BRUXELLES, 17 sept 2008 (AFP). Bruxelles a promis mercredi d’aider la Lituanie à réduire sa dépendance énergétique envers la Russie, en finançant notamment des interconnexions avec ses voisins européens, mais n’a proposé aucune solution pour maintenir en activité sa centrale nucléaire d’Ignalina.
Le président de la Commission européenne, José Manuel Barroso, s’est engagé à aider Vilnius à « développer les énergies renouvelables et favoriser les économies d’énergie », via notamment « 25 millions d’euros pour améliorer l’efficacité énergétique de ses bâtiments privés », après une rencontre avec le Premier ministre lituanien Gedimimas Kirkilas.
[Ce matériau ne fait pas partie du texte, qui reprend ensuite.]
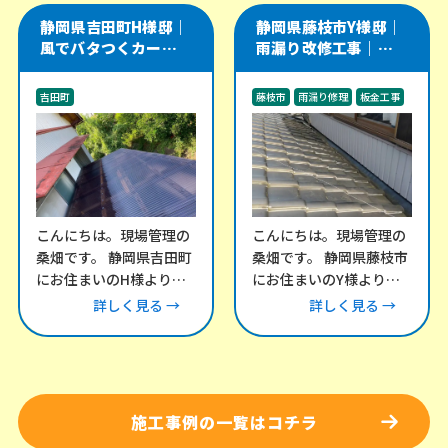
静岡県吉田町H様邸｜
静岡県藤枝市Y様邸｜
風でバタつくカーポー
雨漏り改修工事｜瓦屋
ト・テラス屋根の波板
根と谷樋・外壁取り合
交換工事
い部を板金で補修
吉田町
藤枝市
雨漏り修理
板金工事
その他のリフォーム工事
外構工事
こんにちは。現場管理の
こんにちは。現場管理の
桑畑です。 静岡県吉田町
桑畑です。 静岡県藤枝市
にお住まいのH様より、
にお住まいのY様より、
「風が強い日にカーポー
雨漏りについてお問い合
詳しく見る →
詳しく見る →
トとテラスの屋根がバタ
わせをいただき、現地調
バタ音を立てる」との
査にお伺いしました。
施工事例の一覧はコチラ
Surtout, plus d’un mois après le conflit géorgien qui a renforcé la volonté de l’UE de réduire sa dépendance envers les hydrocarbures russes, il s’est dit prêt à contribuer au financement d’interconnexions électriques et gazières entre la Lituanie et ses voisins européens: Suède, Pologne, Lettonie, Estonie.
« Je suis prêt à aider à développer un plan d’interconnexion balte avec tous les pays membres de l’UE riverains de la Baltique, et à lui accorder une priorité haute », a ainsi indiqué M. Barroso.
Faute de telles interconnexions, la Lituanie est toujours aujourd’hui, sur le plan énergétique, dans la sphère d’influence russe. Ce qui la rend particulièrement méfiante envers la Russie, d’autant que cette dernière a interrompu depuis 2006 ses livraisons en pétrole à la raffinerie lituanienne de Mazeiku, la seule du pays.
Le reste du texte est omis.